Unless you are setting the level of your device when the message goes out, rather than when the device actually goes to that level (which you shouldn't be doing), you're never going to be able to adjust the level every 85 ms. That's just not enough time for the MQTT message to go to your broker, go to the device, the device fade, report the new level to the broker, the broker report that back to hubitat and then hubitat update the device itself. You want the device to do all that every 85ms 100 times in a row? It's not gonna work man.

The problem I ran into trying to do this (and the built-in drivers that simulate it have the same problem) is the run-away dimmer. With the driver running a function so close together, you're never going to be able to get the driver to stop in this case. Using runIn also allows you to "unschedule" as well as modify the state variable to stop the fading.

I'll take your word for it, but quite honestly I haven't got an awful lot in my diary, so I'm gonna give it a crack anyway :wink:.

Being new to all of this, failures only serve to extend my knowledge and understanding.


Oh...don't get me wrong...if you figure out something that gets it to work, that''ll be wonderful!!! I'm just pointing out why this approach won't really work and trying to give you a bit of a shortcut into seeing what I've already tried.

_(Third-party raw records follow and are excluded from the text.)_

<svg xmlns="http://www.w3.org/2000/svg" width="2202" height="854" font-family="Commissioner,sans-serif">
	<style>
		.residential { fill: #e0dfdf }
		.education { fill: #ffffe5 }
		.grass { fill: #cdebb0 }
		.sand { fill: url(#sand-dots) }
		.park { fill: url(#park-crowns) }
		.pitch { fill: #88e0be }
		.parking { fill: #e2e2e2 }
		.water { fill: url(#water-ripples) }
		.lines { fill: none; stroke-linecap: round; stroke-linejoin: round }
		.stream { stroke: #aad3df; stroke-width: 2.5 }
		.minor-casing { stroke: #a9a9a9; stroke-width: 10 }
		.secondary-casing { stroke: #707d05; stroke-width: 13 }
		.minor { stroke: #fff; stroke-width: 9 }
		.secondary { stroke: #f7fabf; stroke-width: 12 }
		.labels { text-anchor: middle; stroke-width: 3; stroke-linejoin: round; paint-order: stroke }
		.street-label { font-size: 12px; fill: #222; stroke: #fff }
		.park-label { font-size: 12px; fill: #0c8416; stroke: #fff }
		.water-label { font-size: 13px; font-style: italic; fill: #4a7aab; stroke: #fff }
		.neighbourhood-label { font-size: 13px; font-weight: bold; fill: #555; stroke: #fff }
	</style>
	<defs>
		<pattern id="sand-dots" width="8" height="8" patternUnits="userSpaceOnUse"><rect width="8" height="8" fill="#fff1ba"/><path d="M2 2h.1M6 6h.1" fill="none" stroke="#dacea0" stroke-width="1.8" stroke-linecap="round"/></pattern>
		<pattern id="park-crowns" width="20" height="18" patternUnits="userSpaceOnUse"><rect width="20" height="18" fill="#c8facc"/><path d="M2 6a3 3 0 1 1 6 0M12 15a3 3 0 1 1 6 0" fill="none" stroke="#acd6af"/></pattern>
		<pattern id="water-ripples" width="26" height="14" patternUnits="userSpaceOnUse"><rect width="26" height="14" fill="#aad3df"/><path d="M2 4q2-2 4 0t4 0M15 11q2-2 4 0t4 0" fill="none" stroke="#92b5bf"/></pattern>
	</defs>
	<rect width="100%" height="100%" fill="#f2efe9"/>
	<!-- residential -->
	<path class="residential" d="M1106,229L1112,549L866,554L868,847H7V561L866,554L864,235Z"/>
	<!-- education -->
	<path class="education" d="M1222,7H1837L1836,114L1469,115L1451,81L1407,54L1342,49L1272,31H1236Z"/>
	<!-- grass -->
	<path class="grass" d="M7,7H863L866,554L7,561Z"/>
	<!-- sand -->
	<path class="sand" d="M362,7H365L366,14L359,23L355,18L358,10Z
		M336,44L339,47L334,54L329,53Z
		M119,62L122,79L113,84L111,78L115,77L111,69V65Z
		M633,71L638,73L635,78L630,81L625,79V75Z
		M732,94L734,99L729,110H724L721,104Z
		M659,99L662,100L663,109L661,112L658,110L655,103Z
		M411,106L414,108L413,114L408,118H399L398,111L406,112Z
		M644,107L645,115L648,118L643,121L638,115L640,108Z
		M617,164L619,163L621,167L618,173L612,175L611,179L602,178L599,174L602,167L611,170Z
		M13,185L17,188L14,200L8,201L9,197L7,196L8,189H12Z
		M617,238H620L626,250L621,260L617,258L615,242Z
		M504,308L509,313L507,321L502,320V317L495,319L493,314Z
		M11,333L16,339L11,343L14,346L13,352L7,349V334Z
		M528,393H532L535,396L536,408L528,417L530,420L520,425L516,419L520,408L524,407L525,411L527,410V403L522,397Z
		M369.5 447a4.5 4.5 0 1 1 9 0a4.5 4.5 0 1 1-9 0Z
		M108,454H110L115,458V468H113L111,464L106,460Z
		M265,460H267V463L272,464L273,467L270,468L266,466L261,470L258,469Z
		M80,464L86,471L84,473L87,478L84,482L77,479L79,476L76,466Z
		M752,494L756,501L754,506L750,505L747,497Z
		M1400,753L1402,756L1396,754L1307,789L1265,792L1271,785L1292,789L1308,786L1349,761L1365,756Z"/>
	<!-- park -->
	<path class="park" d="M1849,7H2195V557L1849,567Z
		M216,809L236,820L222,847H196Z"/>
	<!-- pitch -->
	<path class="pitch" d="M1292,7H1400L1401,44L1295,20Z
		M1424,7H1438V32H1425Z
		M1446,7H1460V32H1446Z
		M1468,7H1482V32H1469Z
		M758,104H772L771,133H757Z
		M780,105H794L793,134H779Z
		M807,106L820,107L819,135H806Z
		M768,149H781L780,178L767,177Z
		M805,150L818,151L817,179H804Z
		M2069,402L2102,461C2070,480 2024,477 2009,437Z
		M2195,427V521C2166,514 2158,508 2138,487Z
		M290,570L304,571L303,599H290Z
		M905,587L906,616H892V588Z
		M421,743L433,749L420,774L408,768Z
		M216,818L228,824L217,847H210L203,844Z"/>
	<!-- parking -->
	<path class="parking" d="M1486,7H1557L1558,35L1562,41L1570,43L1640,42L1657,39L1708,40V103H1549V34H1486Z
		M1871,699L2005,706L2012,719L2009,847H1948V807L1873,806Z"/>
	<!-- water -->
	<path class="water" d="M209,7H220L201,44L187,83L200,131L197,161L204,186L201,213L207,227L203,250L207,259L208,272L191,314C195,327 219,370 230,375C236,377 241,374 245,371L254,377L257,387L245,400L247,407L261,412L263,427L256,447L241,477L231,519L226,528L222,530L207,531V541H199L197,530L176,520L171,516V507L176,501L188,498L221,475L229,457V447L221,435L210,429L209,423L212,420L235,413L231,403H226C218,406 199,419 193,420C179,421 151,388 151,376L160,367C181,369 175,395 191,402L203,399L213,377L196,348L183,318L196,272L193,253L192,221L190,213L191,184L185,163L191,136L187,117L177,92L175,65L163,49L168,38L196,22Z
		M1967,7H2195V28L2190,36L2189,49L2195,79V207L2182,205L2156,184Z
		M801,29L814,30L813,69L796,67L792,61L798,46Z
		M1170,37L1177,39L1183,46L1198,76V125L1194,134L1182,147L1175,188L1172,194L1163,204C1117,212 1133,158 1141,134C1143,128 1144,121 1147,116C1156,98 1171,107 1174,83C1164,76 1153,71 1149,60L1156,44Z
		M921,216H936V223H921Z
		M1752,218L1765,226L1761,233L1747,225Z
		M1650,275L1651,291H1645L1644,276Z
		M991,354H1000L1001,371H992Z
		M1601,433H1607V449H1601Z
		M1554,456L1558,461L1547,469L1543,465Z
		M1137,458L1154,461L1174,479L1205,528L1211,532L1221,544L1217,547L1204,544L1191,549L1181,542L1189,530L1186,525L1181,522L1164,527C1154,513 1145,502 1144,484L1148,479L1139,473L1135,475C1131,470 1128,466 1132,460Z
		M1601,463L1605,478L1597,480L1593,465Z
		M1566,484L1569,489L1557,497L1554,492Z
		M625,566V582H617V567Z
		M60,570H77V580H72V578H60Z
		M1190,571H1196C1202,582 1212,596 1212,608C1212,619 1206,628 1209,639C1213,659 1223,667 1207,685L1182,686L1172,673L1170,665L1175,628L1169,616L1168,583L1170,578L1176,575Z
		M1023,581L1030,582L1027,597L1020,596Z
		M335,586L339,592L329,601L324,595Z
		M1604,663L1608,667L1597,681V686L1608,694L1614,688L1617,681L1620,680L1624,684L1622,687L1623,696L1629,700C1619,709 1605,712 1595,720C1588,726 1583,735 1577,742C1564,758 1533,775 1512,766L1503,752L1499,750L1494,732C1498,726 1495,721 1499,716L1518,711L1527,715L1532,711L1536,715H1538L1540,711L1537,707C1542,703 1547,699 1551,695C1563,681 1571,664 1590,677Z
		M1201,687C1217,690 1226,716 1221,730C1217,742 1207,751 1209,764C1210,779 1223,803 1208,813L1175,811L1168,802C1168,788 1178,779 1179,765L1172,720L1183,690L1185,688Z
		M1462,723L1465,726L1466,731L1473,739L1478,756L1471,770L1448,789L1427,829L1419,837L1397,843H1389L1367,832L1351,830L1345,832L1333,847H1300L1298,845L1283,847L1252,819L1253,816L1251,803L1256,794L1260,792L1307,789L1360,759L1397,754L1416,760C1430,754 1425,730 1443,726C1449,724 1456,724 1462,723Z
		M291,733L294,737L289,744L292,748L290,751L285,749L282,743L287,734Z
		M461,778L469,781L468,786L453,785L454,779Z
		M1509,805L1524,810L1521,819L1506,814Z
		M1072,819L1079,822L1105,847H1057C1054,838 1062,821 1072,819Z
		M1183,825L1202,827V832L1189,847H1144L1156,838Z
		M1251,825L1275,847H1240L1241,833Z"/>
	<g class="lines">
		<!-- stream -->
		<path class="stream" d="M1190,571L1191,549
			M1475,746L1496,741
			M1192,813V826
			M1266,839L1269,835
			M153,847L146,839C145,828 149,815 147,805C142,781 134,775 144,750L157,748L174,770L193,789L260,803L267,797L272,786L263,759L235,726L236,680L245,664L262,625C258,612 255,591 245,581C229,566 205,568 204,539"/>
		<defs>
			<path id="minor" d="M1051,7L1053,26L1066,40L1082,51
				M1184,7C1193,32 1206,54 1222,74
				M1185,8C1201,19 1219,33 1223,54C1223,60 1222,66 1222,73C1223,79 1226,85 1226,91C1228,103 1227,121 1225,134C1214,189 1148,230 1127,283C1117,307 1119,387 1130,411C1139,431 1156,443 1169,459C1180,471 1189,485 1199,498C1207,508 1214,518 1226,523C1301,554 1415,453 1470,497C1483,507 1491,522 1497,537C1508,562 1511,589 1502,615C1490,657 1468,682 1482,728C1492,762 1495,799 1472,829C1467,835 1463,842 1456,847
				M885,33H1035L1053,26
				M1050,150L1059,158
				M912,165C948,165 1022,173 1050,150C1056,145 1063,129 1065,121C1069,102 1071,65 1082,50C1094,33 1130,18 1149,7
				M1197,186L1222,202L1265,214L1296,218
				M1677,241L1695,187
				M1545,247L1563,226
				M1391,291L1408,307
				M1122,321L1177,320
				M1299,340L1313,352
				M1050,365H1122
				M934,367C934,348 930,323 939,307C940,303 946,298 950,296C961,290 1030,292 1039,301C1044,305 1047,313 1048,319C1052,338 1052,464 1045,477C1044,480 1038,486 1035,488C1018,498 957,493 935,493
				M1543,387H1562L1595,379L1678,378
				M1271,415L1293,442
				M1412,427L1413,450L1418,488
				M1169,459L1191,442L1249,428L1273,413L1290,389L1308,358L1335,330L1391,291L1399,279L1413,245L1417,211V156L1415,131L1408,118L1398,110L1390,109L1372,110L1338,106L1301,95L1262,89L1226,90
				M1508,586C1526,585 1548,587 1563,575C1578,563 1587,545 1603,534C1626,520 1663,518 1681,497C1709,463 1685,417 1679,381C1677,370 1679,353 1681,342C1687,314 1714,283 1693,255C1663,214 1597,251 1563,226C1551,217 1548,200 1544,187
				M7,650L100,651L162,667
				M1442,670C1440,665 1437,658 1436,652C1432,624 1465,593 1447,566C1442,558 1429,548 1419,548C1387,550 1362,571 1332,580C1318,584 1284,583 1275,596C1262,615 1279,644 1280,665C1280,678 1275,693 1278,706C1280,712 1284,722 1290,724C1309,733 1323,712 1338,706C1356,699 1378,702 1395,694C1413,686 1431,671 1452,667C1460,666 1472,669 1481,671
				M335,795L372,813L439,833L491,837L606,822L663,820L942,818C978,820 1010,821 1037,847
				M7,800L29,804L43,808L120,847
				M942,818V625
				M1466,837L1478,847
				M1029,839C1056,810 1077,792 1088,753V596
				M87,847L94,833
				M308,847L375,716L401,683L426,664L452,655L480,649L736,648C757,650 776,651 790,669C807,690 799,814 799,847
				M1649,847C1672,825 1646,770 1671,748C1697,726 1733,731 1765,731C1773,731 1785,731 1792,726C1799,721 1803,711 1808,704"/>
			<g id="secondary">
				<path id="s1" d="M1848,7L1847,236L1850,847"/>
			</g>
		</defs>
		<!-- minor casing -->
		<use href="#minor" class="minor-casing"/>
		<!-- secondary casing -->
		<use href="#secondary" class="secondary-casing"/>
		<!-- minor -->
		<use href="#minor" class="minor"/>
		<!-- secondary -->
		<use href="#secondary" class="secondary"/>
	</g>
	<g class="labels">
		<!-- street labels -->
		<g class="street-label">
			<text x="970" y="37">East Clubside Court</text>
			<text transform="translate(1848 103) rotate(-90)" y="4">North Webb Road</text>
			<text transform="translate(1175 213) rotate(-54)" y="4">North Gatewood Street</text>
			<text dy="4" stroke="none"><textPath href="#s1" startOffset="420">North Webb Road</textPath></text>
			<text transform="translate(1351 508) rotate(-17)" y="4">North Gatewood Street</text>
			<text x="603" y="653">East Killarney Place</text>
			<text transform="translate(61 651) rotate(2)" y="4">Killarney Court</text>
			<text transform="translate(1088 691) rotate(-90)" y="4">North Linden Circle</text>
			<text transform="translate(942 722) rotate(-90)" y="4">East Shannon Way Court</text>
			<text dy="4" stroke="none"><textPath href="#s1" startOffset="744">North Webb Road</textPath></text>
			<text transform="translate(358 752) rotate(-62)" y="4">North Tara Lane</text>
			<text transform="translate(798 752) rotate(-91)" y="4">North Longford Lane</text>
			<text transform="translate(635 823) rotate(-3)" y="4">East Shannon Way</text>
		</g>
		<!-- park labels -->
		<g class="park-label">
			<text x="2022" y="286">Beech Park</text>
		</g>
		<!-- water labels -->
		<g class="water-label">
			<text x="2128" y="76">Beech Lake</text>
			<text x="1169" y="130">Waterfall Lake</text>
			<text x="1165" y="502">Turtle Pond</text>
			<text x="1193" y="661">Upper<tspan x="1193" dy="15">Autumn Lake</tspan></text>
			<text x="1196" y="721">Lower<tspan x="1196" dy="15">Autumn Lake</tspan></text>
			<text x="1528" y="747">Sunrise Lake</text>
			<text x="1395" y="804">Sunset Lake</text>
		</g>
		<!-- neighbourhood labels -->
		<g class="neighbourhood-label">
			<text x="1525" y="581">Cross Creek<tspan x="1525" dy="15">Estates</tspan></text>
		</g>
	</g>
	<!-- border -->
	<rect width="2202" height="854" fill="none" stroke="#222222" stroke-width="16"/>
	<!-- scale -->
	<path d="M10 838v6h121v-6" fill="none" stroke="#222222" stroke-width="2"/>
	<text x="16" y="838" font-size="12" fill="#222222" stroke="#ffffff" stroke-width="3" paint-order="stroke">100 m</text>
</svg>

That way, you can save yourself some time.

Also, if I point out the pitfalls, you won't get your hopes up when it seems to work once. LOL

Like I said, I worked on this for at least a few weekends for both a volume control and for a brightness control for a light. I gave up on both of them since they just don't work reliably.

The only time i got any kind of progress was only changing the light by 5% at a time, setting the light to take 1s to make that 5% change and then repeating every 800ms. That got a smooth dim change and allowed me to be able to stop it (most of the time). But occasionally it would still run-away with itself.